The finding that the plaintiff failed to show a substantial deviation from the guidelines in intertwined with the finding that he failed to utilize his earning capacity. The present guidelines, just as the previous guidelines, provide a deviation factor for earning capacity. Child Support and Arrearage Guidelines, June 1, 1994 [hereinafter Guidelines], §46b-215a-3-(b)(1)(B).
It is well established that a court may consider a party's earning capacity rather than actual income in computing a support order. Johnson v. Johnson, 185 Conn. 573, 576, 441 A.2d 578 (1981); Miller v. Miller, 181 Conn. 610, 611-12, 436 A.2d 279 (1980); Siracusa v. Siracusa, 30 Conn. App. 560, 566, 621 A.2d 309 (1993); Carey v. Carey, 29 Conn.
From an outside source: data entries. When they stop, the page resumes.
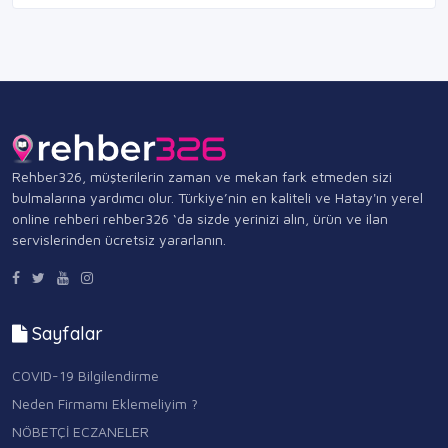
Rehber326, müşterilerin zaman ve mekan fark etmeden sizi
bulmalarına yardımcı olur. Türkiye’nin en kaliteli ve Hatay'ın yerel
online rehberi rehber326 ‘da sizde yerinizi alın, ürün ve ilan
servislerinden ücretsiz yararlanın.
Sayfalar
COVID-19 Bilgilendirme
Neden Firmamı Eklemeliyim ?
NÖBETÇİ ECZANELER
App. 436, 440, 615 A.2d 516 (1992); Hart v. Hart, 19 Conn. App. 91, 94, 561 A.2d 151 (1989);Hepburn v. Hepburn, 8 S.M.D. 126, 129 (1994); Hay v. Hay, 8 S.M.D. 51, 54 (1994); Guidone v. Moschette, 8 S.M.D. 10, 11 (1994); Webster v. Webster, 8 S.M.D. 4, 5 (1994); Campbell v.Scott, 7 S.M.D. 8, 12, 8 CSCR 507, 11 Conn.Fam.L.J. 71 (1993);Bardsley v. Bardsley, 6 S.M.D. 112, 116 (1992); Ouellette v.Ouellette, 6 S.M.D. 83, 85 (1992).
"The application of an earning capacity determination is not limited to the situation of a voluntary termination of prior employment, and the courts in Johnson, Siracusa, Hay, Campbell v.Scott, and Bardsley, supra, do not rely on a finding of such a voluntary termination. . . . The child support guidelines provide for deviation where the court finds `[o]ther financial resources available to a parent.' Conn. State Regs. § 46b-215a-3-(b)(1). A parent's earning capacity is specifically included in this subsection. Id., (B)." Hepburn v. Hepburn, 8 S.M.D. 126, 130 (1994).
The plaintiff relied exclusively on his sworn financial affidavit and testimony that his unemployment ran out and his income had been substantially reduced (Transcript, 8-9). The state cross-examined the plaintiff extensively on this issue. The CT Page 2729 plaintiff's responses were often contradictory. He first admitted that he was not looking for employment (T 11). He then insists that he was looking for employment (T 12). When asked to name specific employers, he indicated one job attempt, which first he claimed an in person application, then claims he mailed a resume (T 14), then corrects his testimony by claiming, without corroboration, that he was unable to job search on the day in question because his car had been burglarized (T 18). He admitted that he did not keep a job log (T 16-18) even though he had been instructed on job logs in previous matters before the Family Support Magistrate Division.
The existence of a minimum self-support reserve in the guidelines do not contemplate awarding an able-bodied man who fails to diligently seek employment by a reduction in his support order. In fact, the Guidelines preamble explains that one of two rationales for the self-support reserve is "to preserve the parent's incentive to remain employed." Guidelines Preamble, § (d)(2) (page v).
The court is unable to find from Mr. Mayo's contradictory and obfuscatory testimony that he has established his true financial status. Furthermore, he has failed to establish reasonable diligence in seeking employment reasonably commensurate with his earning capacity. Where the court can not find that his testimony and financial affidavit are sufficiently credible to establish his income, it cannot apply the guidelines.
Accordingly, the court found that the plaintiff had failed to sustain his burden of proof in establishing a substantial deviation from the child support guidelines, and, combined with the factors found which were previously affirmed by the Superior Court, the motion to modify was denied.